The brain accumulates MAA in a different way than it does HMPAO. The former is an ideal tracer for blood flow measured by embolization of the cerebral arteries and the latter collects in the brain parenchyma by crossing the blood brain barrier because it is lipid soluble. Because a high flow range of HMPAO may be underestimated by the poor extraction fraction (17), the distribution of MAA and HMPAO in the brain should be different. When cerebral blood flow increases by more than 30% over the basal value in the visual cortex under conditions of daylight (18), the flow excess of the posterior circulation increases up to 50% higher than it does in the anterior circulation, which might explain the frequency of stroke in the posterior territory among patients with atrial septal aneurysm (19). When cryptogenic brain stroke is suspected, venography is used to explain paradoxical embolism from venous sources through a right-to-left shunt. But direct evidence for paradoxical embolism is usually absent, and systematic screening for deep vein thrombosis in the lower limbs or pelvis have generated extremely variable estimates (12).

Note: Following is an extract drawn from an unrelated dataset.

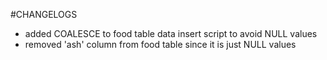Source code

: #CHANGELOGS

- added COALESCE to food table data insert script to avoid NULL values
- removed 'ash' column from food table since it is just NULL values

However, a report indicated that venous thrombosis does not correlate with cryptogenic stroke (20). Therefore a normal bilateral venogram does not rule out paradoxical embolism, because venous thrombosis may be localized in nonvisualized deep veins of the legs or the pelvis and the thrombosis may have undergone spontaneous lysis, complete embolization, or recanalization (21). In the present case, deep veins in the lower extremities were patent, but well-developed collateral veins may indicate previous deep vein thrombosis. We have stated that, in the case we describe, the ischemic stroke was probably elicited by the venous thrombosis in the lower extremities. The venous thrombosis likely traveled through PFO and reached the brain during a scrum in the rugby game and was conveyed by the blood flow to the left occipital area. The venous thrombosis was too large to lyse, resulting in the reperfusion injury that was revealed by HMPAO brain SPECT and that was referred to as hyperfixation in the subacute phase (22). Follow-up HMPAO brain SPECT was performed when the hyperfixed area subsided (13 d after venography) to avoid misinterpreting the area as increased cerebral blood flow.

CONCLUSION

We concluded that visualization of the cortical uptake using brain SPECT with MAA is more sensitive than that of the thyroid in detecting right-to-left shunt. The excess flow in posterior cerebral circulation indicated an increased likelihood of cerebral emboli originated from the lower extremities. Valsalva radionuclide venography and subsequent brain SPECT with ^99mTc-MAA should be applied to identify a right-to-left shunt. These procedures can identify paradoxical embolism with visualization of brain embolism and can quantify embolic occurrence in the brain.